Distinguish Active and Dead Jobs

This topic describes how to distinguish between active and dead jobs.

Problem

On clusters where there are too many concurrent jobs, you often see some jobs stuck in the Spark UI without any progress. This complicates identifying which are the active jobs/stages versus the dead jobs/stages.

../../_images/stuck-stages.png

Cause

Whenever there are too many concurrent jobs running on a cluster, there is a chance that the Spark internal eventListenerBus drops events. These events are used to track job progress in the Spark UI. Whenever the event listener drops events you start seeing dead jobs/stages in Spark UI, which never finish. The jobs are actually finished but not shown as completed in the Spark UI.
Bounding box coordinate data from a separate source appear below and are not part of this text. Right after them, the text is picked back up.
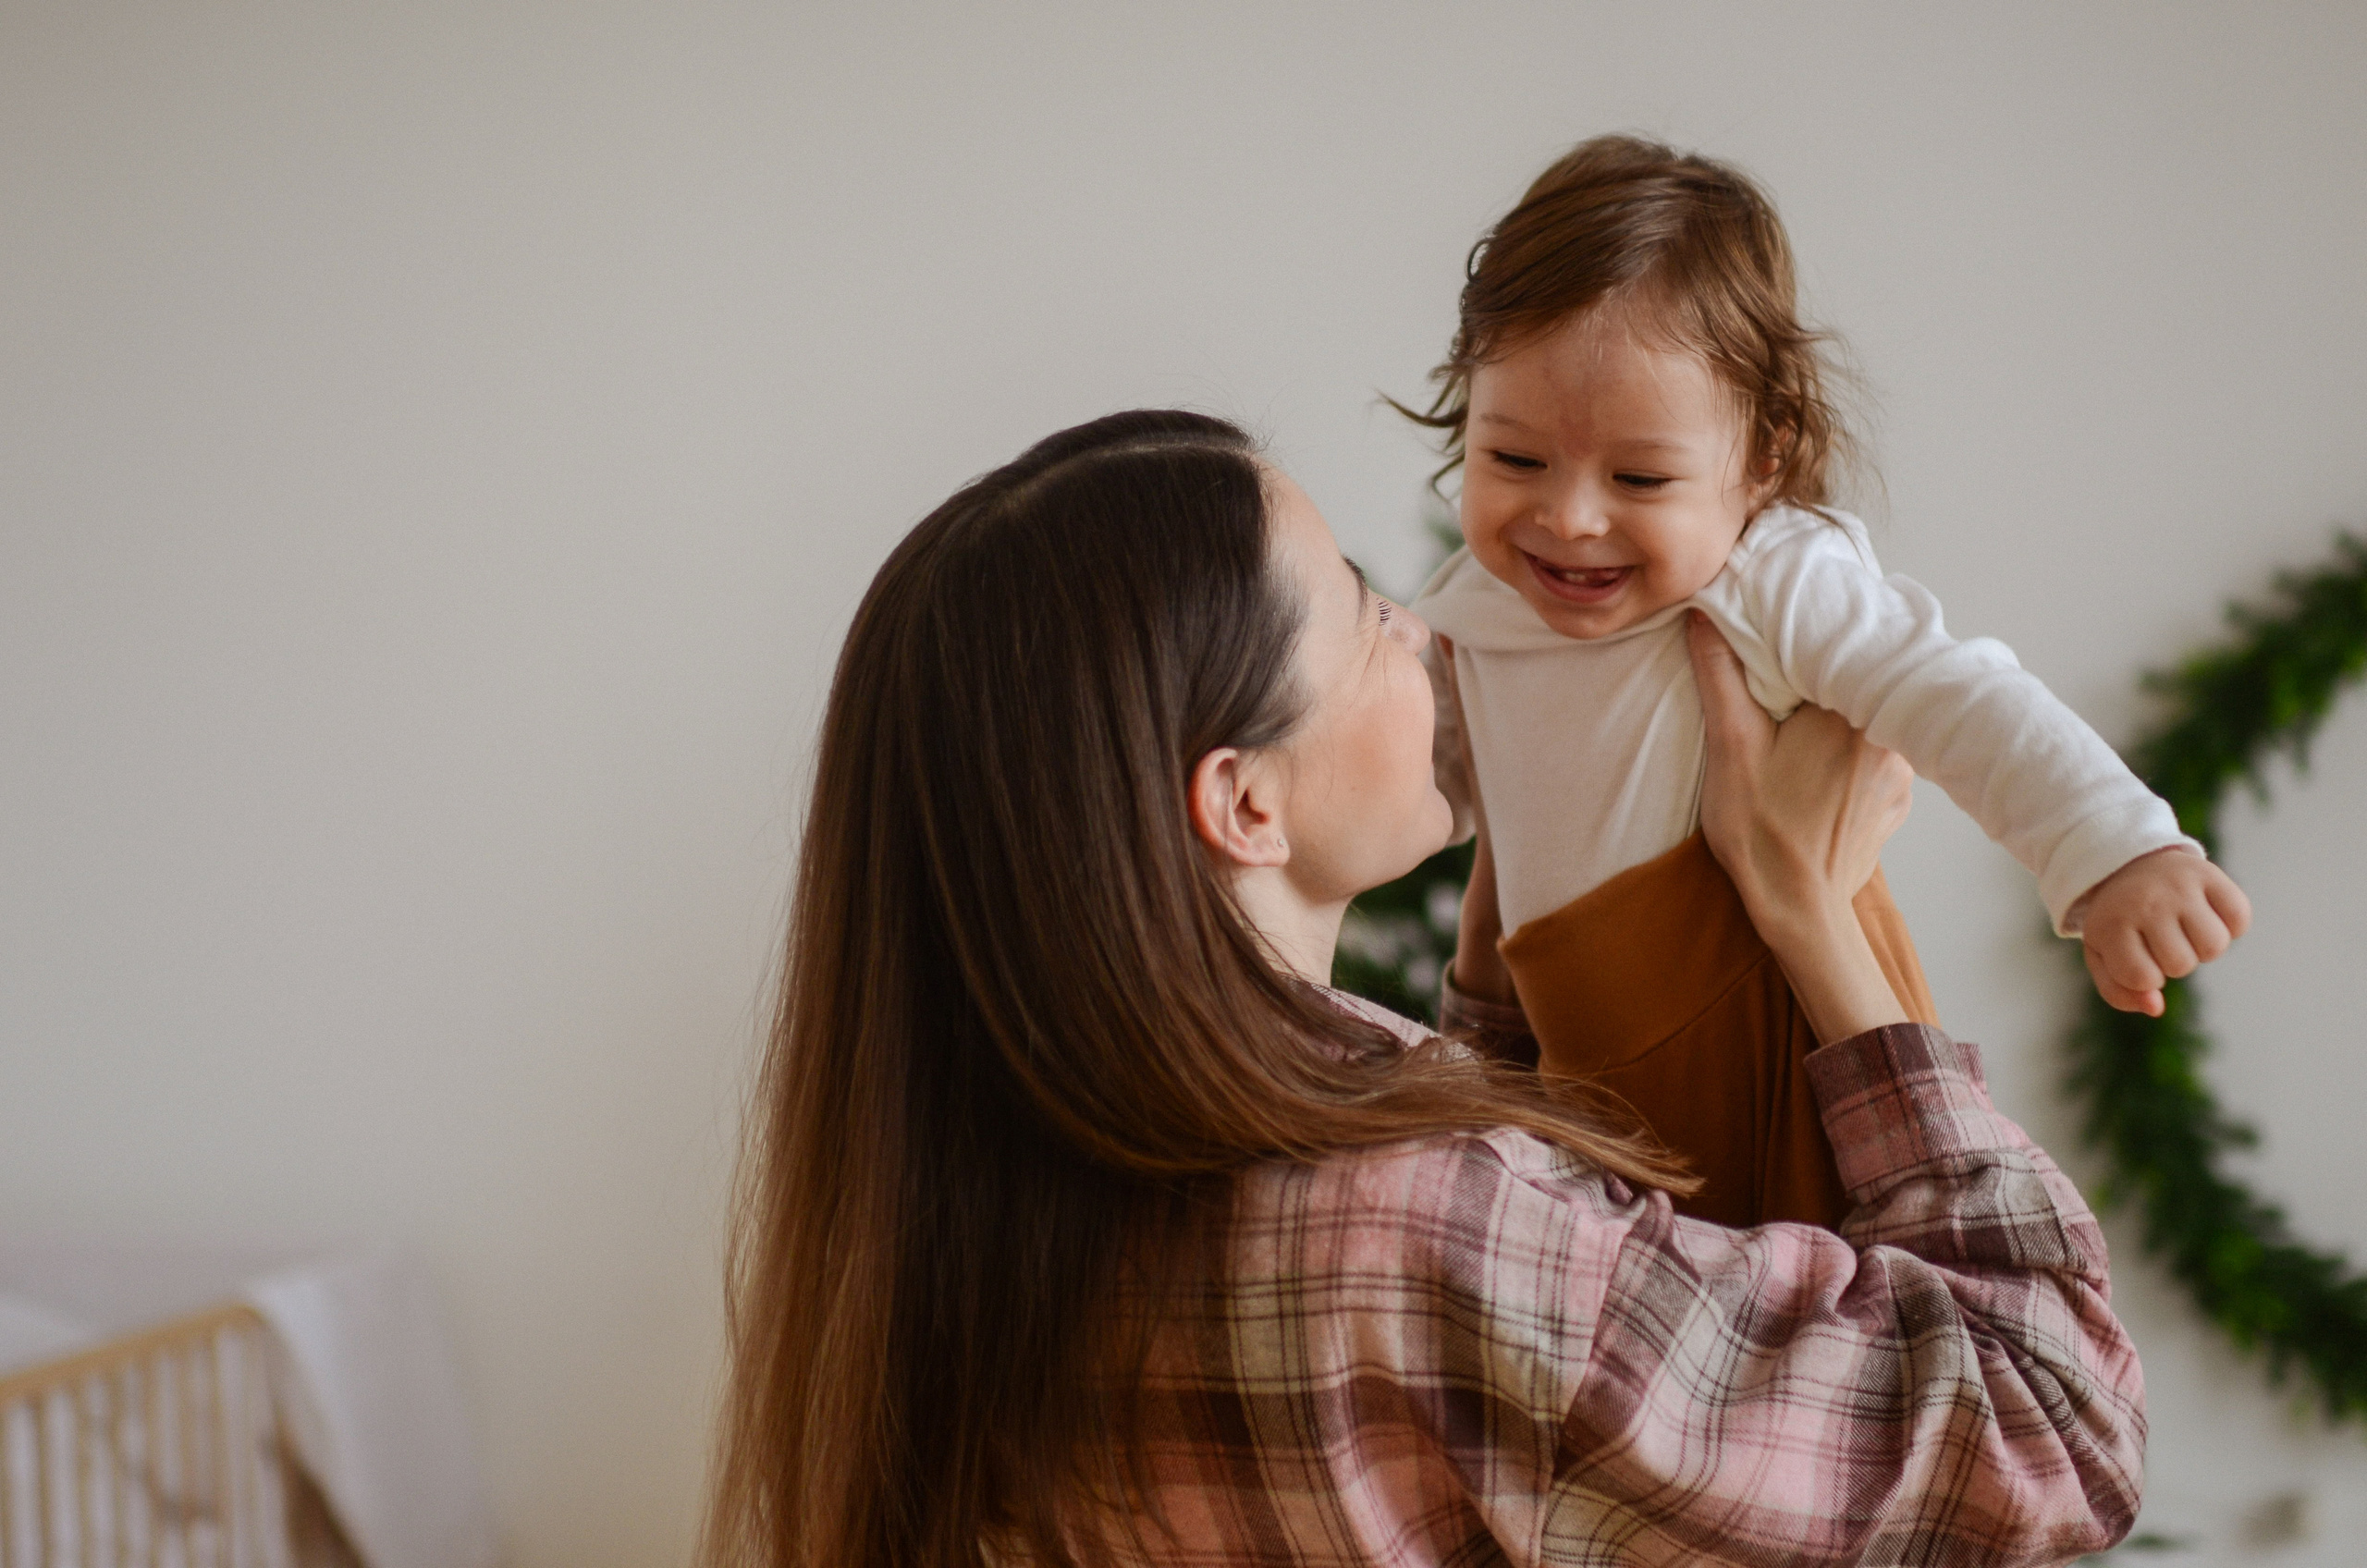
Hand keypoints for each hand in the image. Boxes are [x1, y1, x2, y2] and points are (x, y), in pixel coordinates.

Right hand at [1688, 612, 1914, 1042]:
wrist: (1798, 910)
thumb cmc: (1763, 834)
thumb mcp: (1730, 747)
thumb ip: (1721, 675)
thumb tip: (1705, 617)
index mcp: (1856, 713)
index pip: (1839, 649)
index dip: (1809, 641)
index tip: (1782, 641)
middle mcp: (1892, 736)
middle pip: (1856, 683)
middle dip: (1820, 680)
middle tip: (1782, 690)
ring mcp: (1900, 771)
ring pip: (1867, 719)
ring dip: (1836, 717)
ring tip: (1798, 733)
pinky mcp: (1896, 798)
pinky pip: (1874, 754)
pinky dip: (1847, 753)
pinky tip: (1815, 770)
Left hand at [2079, 847, 2251, 1015]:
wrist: (2131, 865)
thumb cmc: (2120, 921)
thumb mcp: (2104, 956)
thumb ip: (2119, 992)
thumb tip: (2155, 1007)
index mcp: (2111, 924)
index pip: (2143, 979)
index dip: (2147, 977)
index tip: (2137, 956)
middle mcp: (2145, 902)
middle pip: (2182, 964)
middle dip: (2174, 961)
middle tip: (2160, 937)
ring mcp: (2178, 886)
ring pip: (2214, 947)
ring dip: (2203, 947)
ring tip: (2184, 927)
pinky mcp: (2209, 874)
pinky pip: (2239, 919)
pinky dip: (2231, 925)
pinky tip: (2207, 914)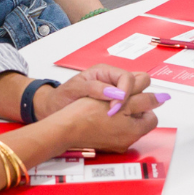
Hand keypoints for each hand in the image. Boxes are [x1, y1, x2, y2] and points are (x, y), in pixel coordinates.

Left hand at [36, 64, 150, 118]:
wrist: (53, 109)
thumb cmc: (61, 97)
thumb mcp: (75, 89)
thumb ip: (94, 88)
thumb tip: (114, 93)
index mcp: (105, 72)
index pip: (127, 77)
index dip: (127, 92)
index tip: (116, 107)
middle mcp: (114, 80)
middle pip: (140, 81)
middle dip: (136, 96)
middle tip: (121, 112)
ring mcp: (117, 93)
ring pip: (139, 94)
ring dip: (135, 105)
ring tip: (122, 118)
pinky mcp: (116, 105)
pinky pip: (131, 107)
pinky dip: (130, 113)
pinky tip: (120, 122)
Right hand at [57, 94, 162, 152]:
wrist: (63, 129)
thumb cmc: (88, 113)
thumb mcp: (122, 100)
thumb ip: (144, 99)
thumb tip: (161, 98)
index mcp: (134, 131)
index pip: (151, 116)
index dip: (144, 103)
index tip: (132, 96)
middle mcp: (127, 142)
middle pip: (139, 121)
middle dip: (133, 108)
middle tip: (119, 98)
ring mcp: (115, 145)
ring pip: (127, 125)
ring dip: (122, 114)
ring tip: (109, 105)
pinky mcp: (103, 145)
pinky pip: (114, 131)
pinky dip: (112, 121)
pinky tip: (100, 114)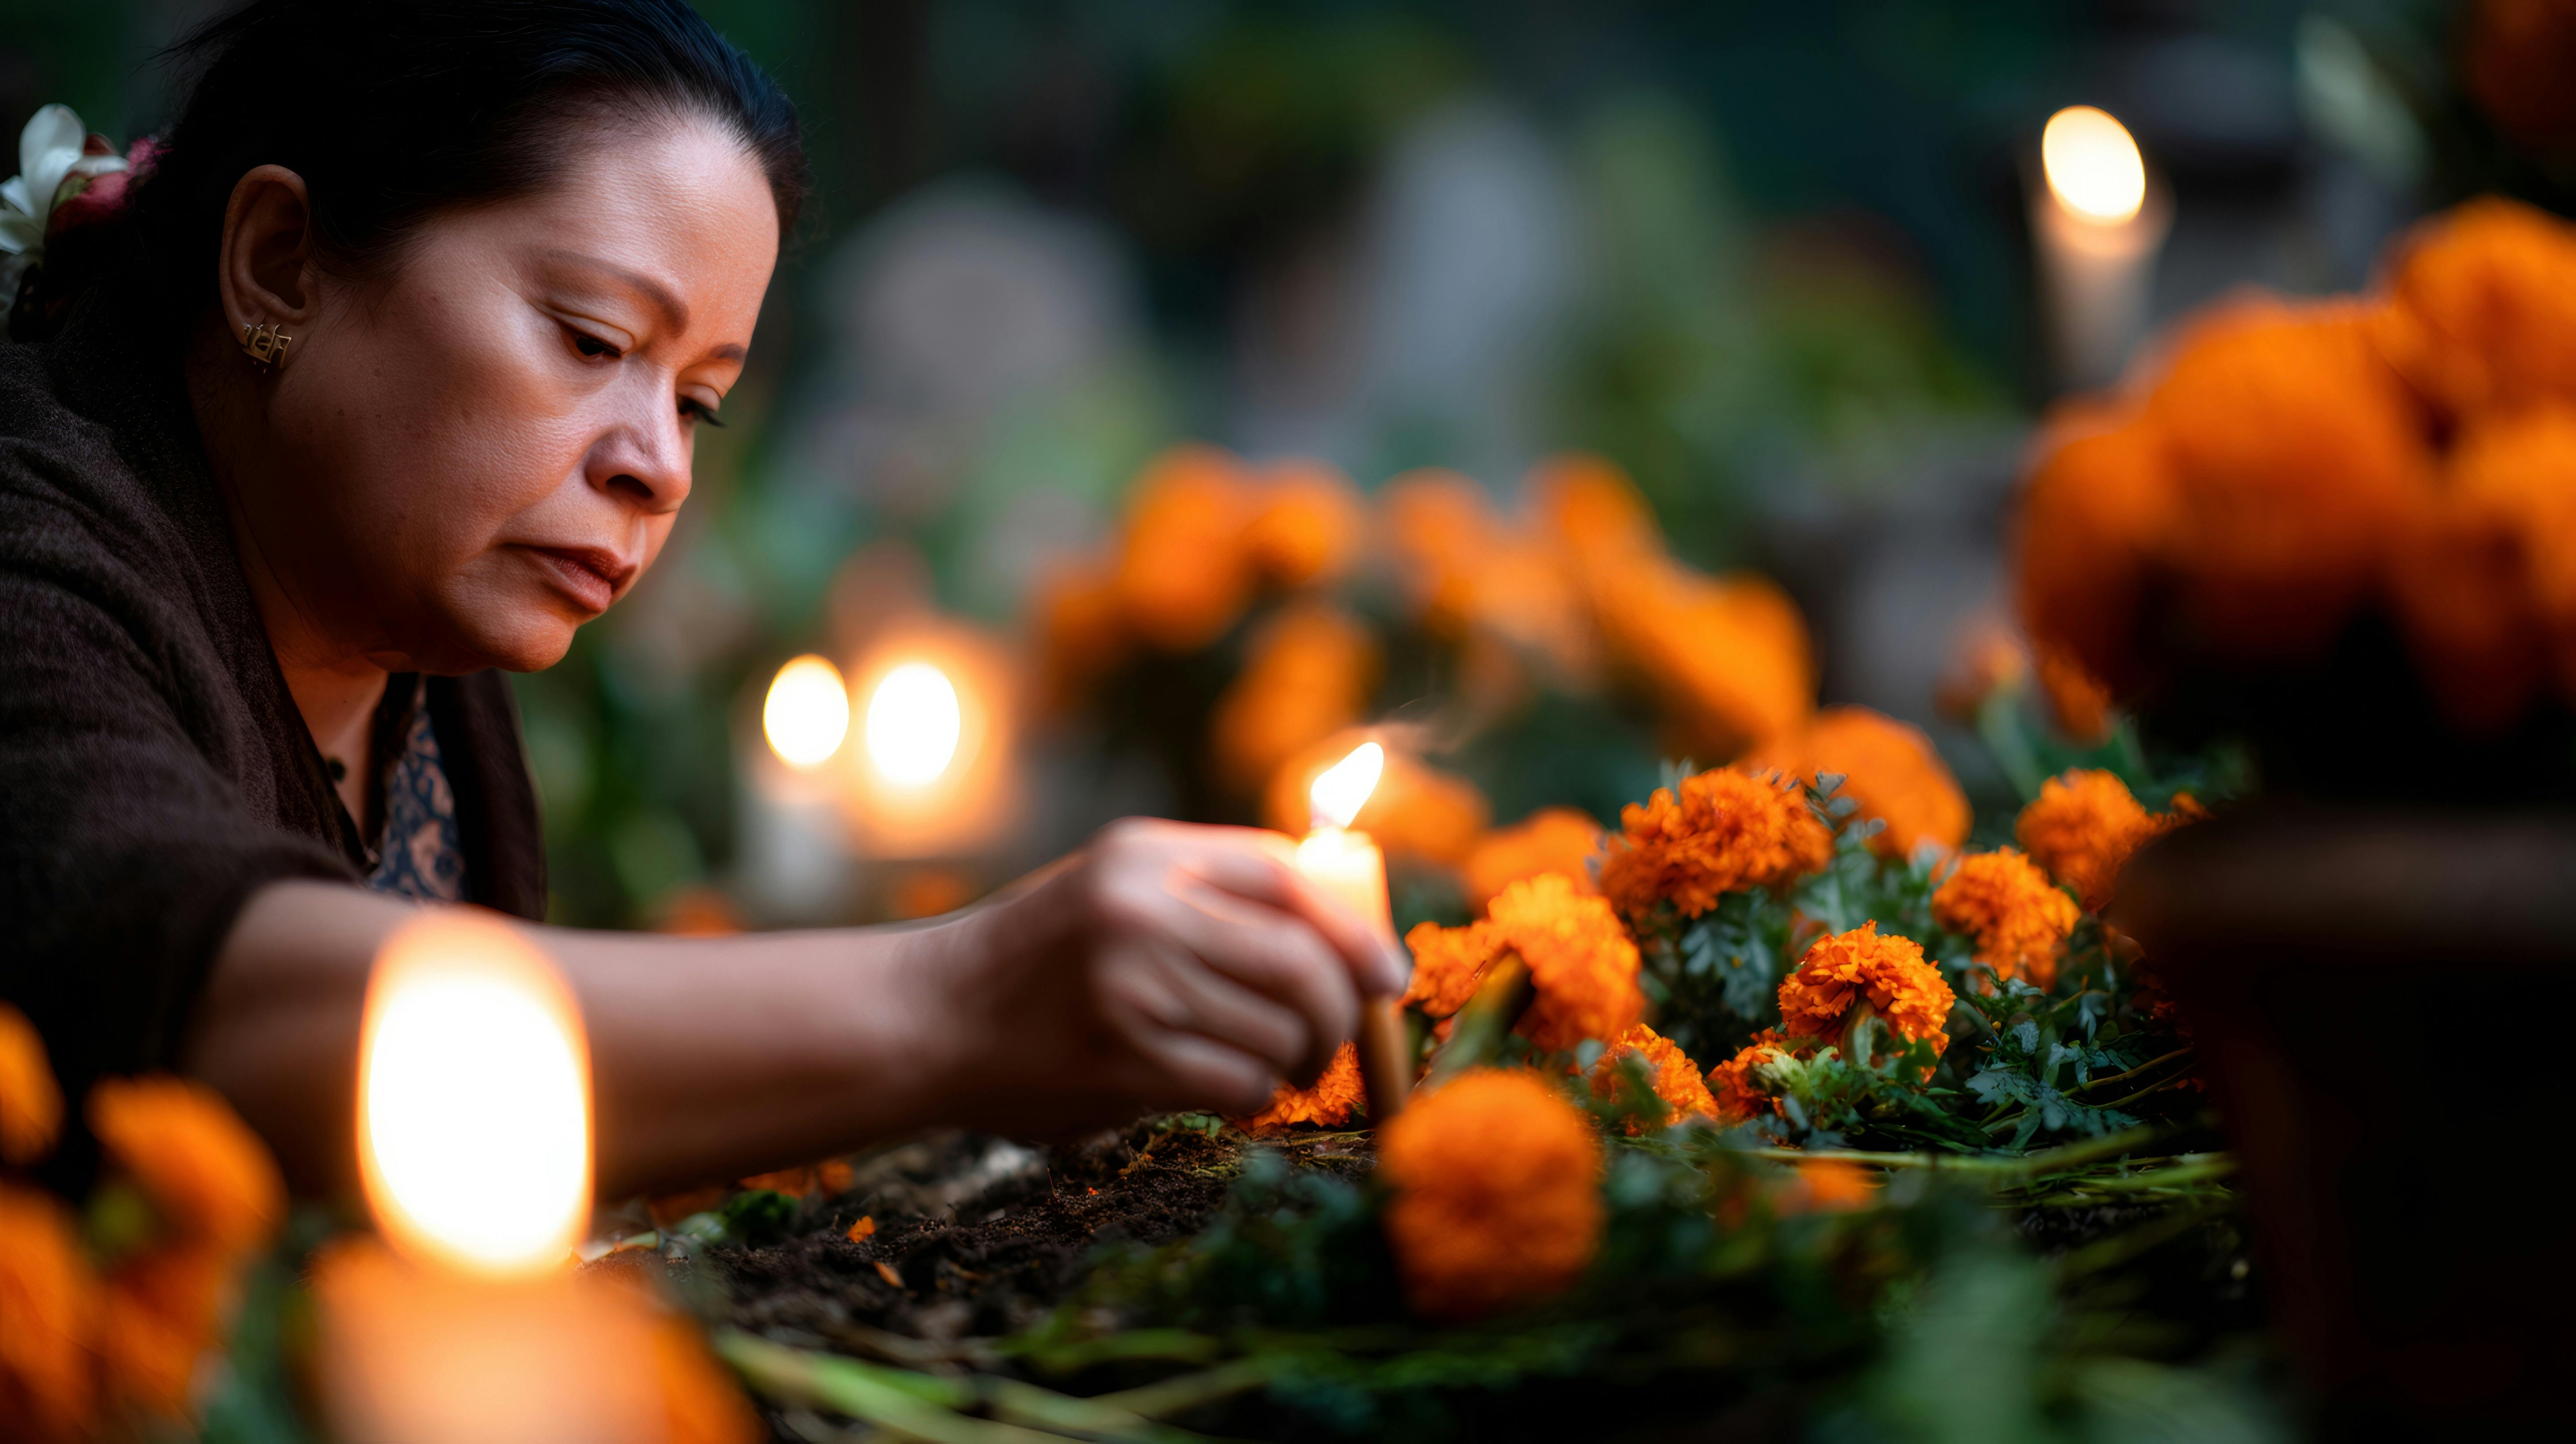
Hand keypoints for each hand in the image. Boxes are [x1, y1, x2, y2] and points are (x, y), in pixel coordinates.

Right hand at [915, 818, 1408, 1137]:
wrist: (929, 1016)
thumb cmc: (1042, 961)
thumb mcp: (1116, 890)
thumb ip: (1210, 895)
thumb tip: (1343, 932)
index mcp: (1145, 853)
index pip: (1286, 876)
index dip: (1352, 928)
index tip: (1384, 974)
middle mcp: (1141, 908)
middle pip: (1302, 959)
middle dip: (1340, 1011)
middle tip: (1332, 1039)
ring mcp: (1131, 983)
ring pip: (1279, 1029)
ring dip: (1296, 1062)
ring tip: (1274, 1068)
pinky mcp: (1124, 1058)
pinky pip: (1240, 1083)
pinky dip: (1254, 1097)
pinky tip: (1231, 1093)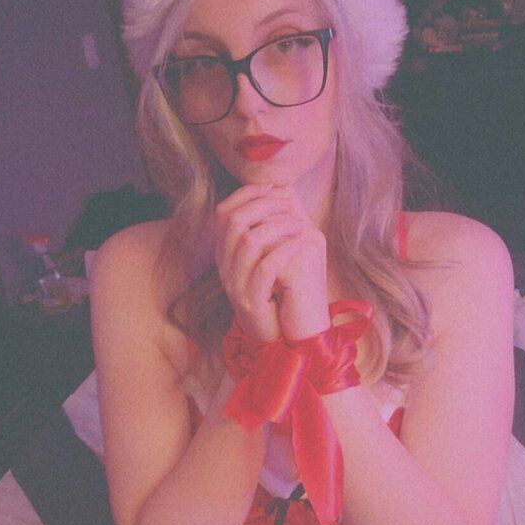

You observe the following traces in driver logs:

18/01/25 06:37:32 WARN LiveListenerBus: Dropped 5044 SparkListenerEvents since Thu Jan 25 06:36:32 UTC 2018

Solution

There is no way to remove dead jobs from the Spark UI without restarting the cluster. However, you can identify the active jobs and stages by running the following commands:

sc.statusTracker.getActiveJobIds()  // Returns an array containing the IDs of all active jobs.
sc.statusTracker.getActiveStageIds() // Returns an array containing the IDs of all active stages.